Patient-Specific Panoramic Mapping of Ventricular Tachycardia Mechanisms
This PhD project aims to develop and validate ANOIA (ACIF/2021/205) , an interpretable deep learning-based tool that integrates patient-specific electrical and structural cardiac data into a single panoramic map. This tool will help identify key mechanisms sustaining ventricular tachycardia (VT) and guide personalized ablation strategies.
To achieve this, we will explore the value of non-invasive electrocardiographic imaging (ECGI) alone or in combination with invasive mapping and late gadolinium-enhanced cardiac MRI. Our work involves:
- Building a multimodal clinical database, collecting imaging and ablation outcome data from VT patients.

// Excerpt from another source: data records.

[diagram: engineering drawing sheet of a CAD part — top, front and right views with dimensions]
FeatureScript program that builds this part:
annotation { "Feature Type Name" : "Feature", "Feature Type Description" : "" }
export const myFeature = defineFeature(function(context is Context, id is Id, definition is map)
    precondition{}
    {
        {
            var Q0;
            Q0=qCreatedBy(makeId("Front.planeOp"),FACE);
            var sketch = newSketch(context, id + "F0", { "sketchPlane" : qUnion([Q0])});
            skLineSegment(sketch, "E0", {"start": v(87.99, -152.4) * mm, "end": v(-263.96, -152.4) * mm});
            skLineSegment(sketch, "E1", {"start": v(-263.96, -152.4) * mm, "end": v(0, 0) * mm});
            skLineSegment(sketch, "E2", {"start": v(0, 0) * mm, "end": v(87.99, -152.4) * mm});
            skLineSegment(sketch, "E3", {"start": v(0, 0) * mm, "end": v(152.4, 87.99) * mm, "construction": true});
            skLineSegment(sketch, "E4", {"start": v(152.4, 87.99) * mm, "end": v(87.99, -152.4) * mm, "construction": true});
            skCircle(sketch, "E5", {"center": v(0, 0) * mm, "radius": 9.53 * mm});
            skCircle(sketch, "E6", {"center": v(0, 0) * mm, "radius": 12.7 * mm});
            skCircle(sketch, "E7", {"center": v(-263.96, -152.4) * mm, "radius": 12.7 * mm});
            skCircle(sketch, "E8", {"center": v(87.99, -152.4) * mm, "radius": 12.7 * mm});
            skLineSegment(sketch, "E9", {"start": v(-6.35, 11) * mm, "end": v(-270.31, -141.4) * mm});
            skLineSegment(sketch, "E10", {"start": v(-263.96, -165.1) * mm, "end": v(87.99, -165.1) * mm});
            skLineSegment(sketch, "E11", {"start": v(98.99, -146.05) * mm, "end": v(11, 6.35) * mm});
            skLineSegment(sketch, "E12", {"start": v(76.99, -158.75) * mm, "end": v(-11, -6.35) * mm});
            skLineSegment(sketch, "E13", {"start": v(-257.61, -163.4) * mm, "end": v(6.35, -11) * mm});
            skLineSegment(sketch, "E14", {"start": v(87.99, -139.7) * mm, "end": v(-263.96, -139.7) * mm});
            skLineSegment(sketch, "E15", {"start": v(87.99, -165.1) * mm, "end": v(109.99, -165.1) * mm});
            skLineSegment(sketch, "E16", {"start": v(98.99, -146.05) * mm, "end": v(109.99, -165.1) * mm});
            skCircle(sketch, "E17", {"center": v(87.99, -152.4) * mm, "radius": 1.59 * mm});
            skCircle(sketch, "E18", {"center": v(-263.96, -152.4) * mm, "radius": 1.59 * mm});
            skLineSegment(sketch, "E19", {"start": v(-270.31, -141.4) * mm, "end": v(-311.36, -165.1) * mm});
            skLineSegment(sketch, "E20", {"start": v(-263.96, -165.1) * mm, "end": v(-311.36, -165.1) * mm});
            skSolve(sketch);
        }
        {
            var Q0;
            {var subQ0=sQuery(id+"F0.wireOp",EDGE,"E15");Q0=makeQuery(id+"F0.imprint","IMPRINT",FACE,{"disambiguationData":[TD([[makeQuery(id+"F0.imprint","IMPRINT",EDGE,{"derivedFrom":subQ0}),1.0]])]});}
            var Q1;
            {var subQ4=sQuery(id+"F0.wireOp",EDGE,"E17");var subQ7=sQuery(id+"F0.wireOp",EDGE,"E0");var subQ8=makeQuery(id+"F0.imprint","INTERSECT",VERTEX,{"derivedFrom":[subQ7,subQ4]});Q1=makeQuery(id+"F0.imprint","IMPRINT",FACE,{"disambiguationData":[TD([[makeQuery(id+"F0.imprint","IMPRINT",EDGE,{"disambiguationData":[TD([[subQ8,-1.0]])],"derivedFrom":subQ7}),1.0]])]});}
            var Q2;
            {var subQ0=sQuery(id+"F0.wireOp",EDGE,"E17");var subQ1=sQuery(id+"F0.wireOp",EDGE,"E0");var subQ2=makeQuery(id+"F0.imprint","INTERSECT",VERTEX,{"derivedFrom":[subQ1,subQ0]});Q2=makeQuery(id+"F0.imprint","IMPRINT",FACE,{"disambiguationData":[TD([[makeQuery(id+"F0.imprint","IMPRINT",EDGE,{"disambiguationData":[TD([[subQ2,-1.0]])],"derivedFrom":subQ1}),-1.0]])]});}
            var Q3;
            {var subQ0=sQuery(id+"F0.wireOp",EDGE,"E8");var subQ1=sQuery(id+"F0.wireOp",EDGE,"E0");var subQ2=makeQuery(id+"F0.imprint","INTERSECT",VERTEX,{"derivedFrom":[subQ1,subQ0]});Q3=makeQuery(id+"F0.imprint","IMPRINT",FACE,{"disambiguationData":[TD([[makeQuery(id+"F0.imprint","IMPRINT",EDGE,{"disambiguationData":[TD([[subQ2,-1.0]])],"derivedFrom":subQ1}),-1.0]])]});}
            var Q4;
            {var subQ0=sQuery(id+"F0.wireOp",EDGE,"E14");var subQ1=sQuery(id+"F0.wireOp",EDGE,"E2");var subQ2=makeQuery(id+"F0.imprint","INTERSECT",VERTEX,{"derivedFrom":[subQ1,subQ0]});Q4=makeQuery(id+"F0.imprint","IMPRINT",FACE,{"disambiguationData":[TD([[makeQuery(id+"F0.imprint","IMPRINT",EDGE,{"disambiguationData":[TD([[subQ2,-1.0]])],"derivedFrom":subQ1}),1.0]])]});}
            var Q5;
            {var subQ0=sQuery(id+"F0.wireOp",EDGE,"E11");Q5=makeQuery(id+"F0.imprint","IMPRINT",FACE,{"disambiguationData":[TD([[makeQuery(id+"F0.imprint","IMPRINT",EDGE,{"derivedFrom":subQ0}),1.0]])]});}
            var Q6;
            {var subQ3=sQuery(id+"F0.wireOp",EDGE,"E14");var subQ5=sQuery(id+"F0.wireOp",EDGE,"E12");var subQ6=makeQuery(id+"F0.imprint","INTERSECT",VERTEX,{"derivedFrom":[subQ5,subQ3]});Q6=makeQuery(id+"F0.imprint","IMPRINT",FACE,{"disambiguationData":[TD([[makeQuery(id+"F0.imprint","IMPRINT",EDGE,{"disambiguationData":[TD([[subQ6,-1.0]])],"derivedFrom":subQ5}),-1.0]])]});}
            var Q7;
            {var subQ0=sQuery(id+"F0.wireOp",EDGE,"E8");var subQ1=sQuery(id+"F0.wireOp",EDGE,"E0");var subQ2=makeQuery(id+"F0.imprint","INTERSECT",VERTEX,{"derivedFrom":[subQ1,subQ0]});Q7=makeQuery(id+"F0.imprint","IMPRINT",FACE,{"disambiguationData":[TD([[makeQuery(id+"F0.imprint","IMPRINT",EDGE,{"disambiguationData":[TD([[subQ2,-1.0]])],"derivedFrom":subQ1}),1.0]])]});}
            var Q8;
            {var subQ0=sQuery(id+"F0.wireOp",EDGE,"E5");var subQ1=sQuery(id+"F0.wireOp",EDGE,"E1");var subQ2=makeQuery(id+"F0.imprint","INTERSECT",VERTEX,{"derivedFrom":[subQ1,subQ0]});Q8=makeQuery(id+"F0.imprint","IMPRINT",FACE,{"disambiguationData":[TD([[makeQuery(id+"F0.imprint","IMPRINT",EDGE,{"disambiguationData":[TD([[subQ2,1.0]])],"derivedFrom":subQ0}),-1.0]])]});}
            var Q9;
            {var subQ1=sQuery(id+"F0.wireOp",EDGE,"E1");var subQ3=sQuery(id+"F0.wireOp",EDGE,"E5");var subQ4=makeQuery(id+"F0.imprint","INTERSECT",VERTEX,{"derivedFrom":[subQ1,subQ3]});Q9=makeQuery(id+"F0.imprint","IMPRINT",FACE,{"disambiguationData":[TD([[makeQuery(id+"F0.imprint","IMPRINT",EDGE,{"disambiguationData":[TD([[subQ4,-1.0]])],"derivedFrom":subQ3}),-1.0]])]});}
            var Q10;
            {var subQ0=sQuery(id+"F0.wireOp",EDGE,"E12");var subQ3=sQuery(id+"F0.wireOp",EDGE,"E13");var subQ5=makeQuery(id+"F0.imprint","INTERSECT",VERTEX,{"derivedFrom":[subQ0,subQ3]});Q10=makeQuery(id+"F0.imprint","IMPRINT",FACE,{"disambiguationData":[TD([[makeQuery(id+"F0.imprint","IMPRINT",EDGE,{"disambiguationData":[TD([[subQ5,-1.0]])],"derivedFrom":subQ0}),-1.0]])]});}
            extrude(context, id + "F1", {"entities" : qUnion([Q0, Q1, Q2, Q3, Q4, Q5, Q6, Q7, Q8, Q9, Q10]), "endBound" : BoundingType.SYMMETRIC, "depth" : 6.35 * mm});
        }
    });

- Generating a virtual population of personalized electrophysiological heart models to simulate various ablation strategies—enabling regional importance assessment without needing to test every strategy in each patient.
- Developing ANOIA, an interpretable AI framework that scores each cardiac region by its role in arrhythmia maintenance—leveraging both clinical and simulated data to reveal not only electrical but broader mechanistic insights.
- Validating the methodology by using ANOIA to guide ablation in a subsequent VT patient cohort and evaluating outcomes.
Ultimately, ANOIA will deliver personalized, data-driven panoramic maps to support clinical decision-making in complex VT cases.